In the state of New York, drivers do not have to exhibit signs of impaired driving to be charged with driving while intoxicated (DWI). Under state law, a blood alcohol concentration of .08 percent or higher is per se intoxicated. A driver who is less than 21 years of age can be charged with DWI with a BAC of only .02 percent. All individuals convicted of DWI must undergo an alcohol and drug assessment prior to sentencing, and they must also install an ignition interlock device.
As has occurred in other parts of the country, those arrested in New York for DWI face more severe penalties include heavy fines, license revocation, imprisonment, and mandatory substance abuse evaluations and treatment. New York has joined other states in imposing stricter penalties for those under the age of 21 and for drivers with high blood alcohol concentrations as revealed by breath, blood, or urine testing. A prior alcohol-related conviction will also subject a driver to higher fines, longer periods of confinement in jail or prison, longer license revocation periods, and possible forfeiture of the vehicle the person was driving at the time of the violation.
New York implied consent laws affect all drivers in the state. Essentially, the laws state that by operating a motor vehicle on New York roads, drivers have automatically consented to a BAC test if an officer believes they are driving while intoxicated. If a driver refuses to take the test, he or she can be penalized with a license suspension of up to a year for a first offense. Refusals on subsequent stops result in an 18-month license suspension.
First offense DWI Penalties
A person convicted of DWI as a first offense misdemeanor with a BAC that is less than .18 percent is subject to New York DWI penalties of up to one year in jail, fines ranging from $500 to $1,000, and a minimum license revocation of six months.
Aggravated driving while intoxicated can be charged when a person’s BAC is .18 percent or higher. A first offense is a misdemeanor with fines from $1,000 to $2,500, up to a year in jail, and a minimum license revocation of one year.
Second offense DWI penalties
A second DWI conviction within 10 years of the first is a Class E felony punishable by fines of $1,000 to $5,000, a minimum jail sentence of five days or 30 days of community service up to four years in prison, and revocation of a license to drive for at least one year.

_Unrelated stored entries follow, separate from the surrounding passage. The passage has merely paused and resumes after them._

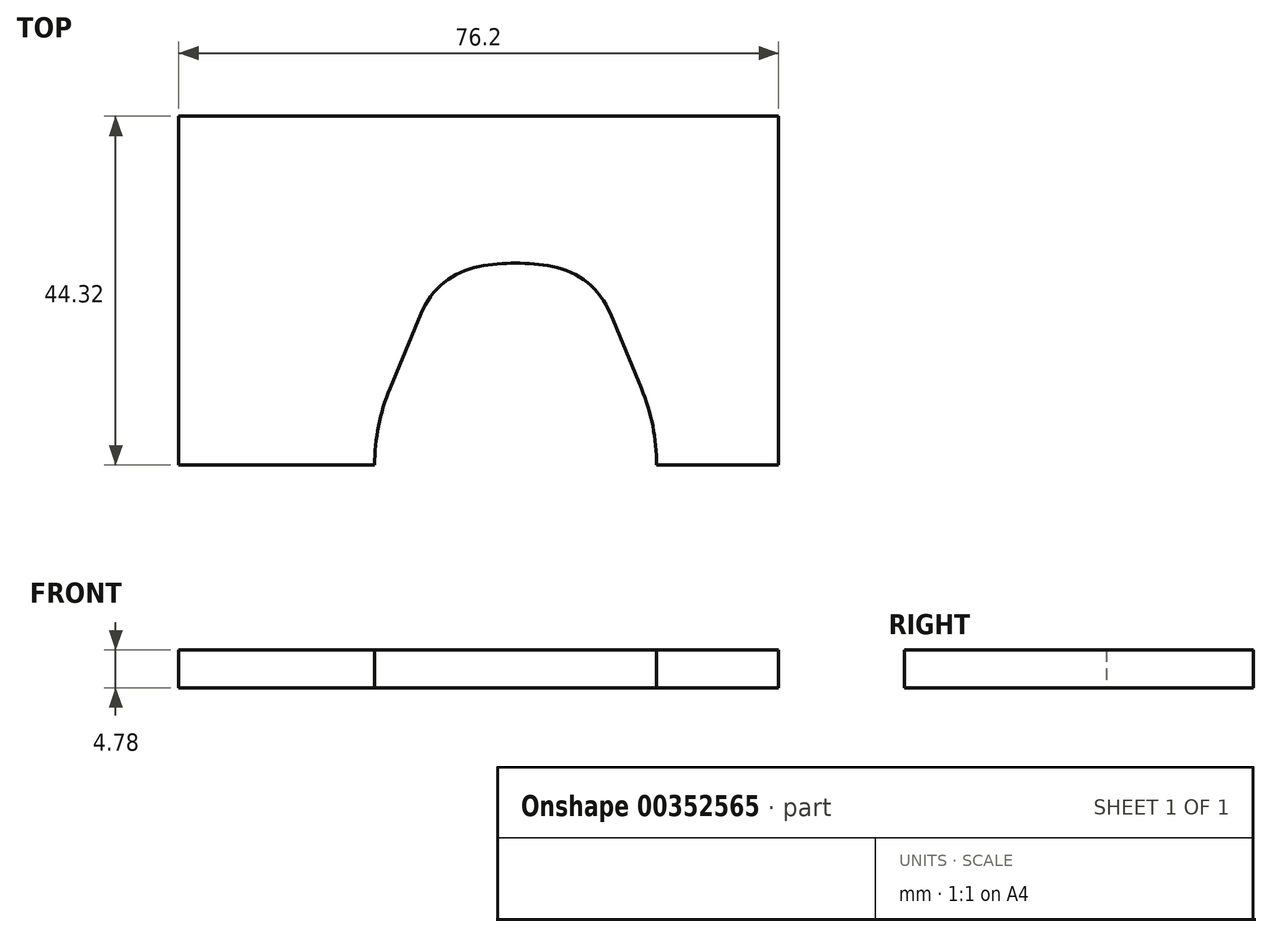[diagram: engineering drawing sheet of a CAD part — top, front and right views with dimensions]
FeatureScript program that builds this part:
annotation { "Feature Type Name" : "Feature", "Feature Type Description" : "" }
export const myFeature = defineFeature(function(context is Context, id is Id, definition is map)
    precondition{}
    {
        {
            var Q0;
            Q0=qCreatedBy(makeId("Top.planeOp"),FACE);
            var sketch = newSketch(context, id + "F0", { "sketchPlane" : qUnion([Q0])});
            skLineSegment(sketch, "E0.bottom", {"start": v(-42.8, 44.32) * mm, "end": v(33.4, 44.32) * mm});
            skLineSegment(sketch, "E0.top", {"start": v(-42.8, 0) * mm, "end": v(33.4, 0) * mm});
            skLineSegment(sketch, "E0.left", {"start": v(-42.8, 44.32) * mm, "end": v(-42.8, 0) * mm});
            skLineSegment(sketch, "E0.right", {"start": v(33.4, 44.32) * mm, "end": v(33.4, 0) * mm});
            skLineSegment(sketch, "E1", {"start": v(0, 44.32) * mm, "end": v(0, 0) * mm, "construction": true});
            skArc(sketch, "E2", {"start": v(-15.97, 9.72) * mm, "mid": v(-17.42, 4.96) * mm, "end": v(-17.9, 0) * mm});
            skArc(sketch, "E3", {"start": v(17.9, 0) * mm, "mid": v(17.42, 4.96) * mm, "end": v(15.97, 9.72) * mm});
            skArc(sketch, "E4", {"start": v(4.66, 25.23) * mm, "mid": v(0, 25.65) * mm, "end": v(-4.66, 25.23) * mm});
            skLineSegment(sketch, "E5", {"start": v(-15.97, 9.72) * mm, "end": v(-12.02, 19.28) * mm});
            skLineSegment(sketch, "E6", {"start": v(15.97, 9.72) * mm, "end": v(12.02, 19.28) * mm});
            skPoint(sketch, "E7.visualSharp", {"position": v(10.26, 23.51) * mm});
            skArc(sketch, "E7.filletArc", {"start": v(12.02, 19.28) * mm, "mid": v(9.1, 23.19) * mm, "end": v(4.66, 25.23) * mm});
            skPoint(sketch, "E8.visualSharp", {"position": v(-10.26, 23.51) * mm});
            skArc(sketch, "E8.filletArc", {"start": v(-4.66, 25.23) * mm, "mid": v(-9.1, 23.19) * mm, "end": v(-12.02, 19.28) * mm});
            skSolve(sketch);
        }
        {
            var Q0;
            Q0=makeQuery(id+"F0.imprint","IMPRINT",FACE,{"disambiguationData":[TD([[makeQuery(id+"F0.imprint","IMPRINT",EDGE,{"derivedFrom":sQuery(id+"F0.wireOp",EDGE,"E0.bottom")}),-1.0]])]});
            var Q1;
            {var subQ5=sQuery(id+"F0.wireOp",EDGE,"E6");Q1=makeQuery(id+"F0.imprint","IMPRINT",FACE,{"disambiguationData":[TD([[makeQuery(id+"F0.imprint","IMPRINT",EDGE,{"derivedFrom":subQ5}),-1.0]])]});}
            var Q2;
            {var subQ5=sQuery(id+"F0.wireOp",EDGE,"E5");Q2=makeQuery(id+"F0.imprint","IMPRINT",FACE,{"disambiguationData":[TD([[makeQuery(id+"F0.imprint","IMPRINT",EDGE,{"derivedFrom":subQ5}),1.0]])]});}
            extrude(context, id + "F1", {"entities" : qUnion([Q0, Q1, Q2]), "depth" : 4.78 * mm});
        }
    });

A second aggravated DWI offense within five years has similar penalties as a second DWI except for the maximum fine increases to $5,000 and the revocation period is at least 18 months.
Third offense DWI Penalties
A third DWI within 10 years is a Class D felony punishable by fines of $2,000 to $10,000, up to seven years in prison, and license revocation of at least one year. A conviction for aggravated DWI results in essentially the same sentence as a third offense DWI, but the revocation period is at least 18 months.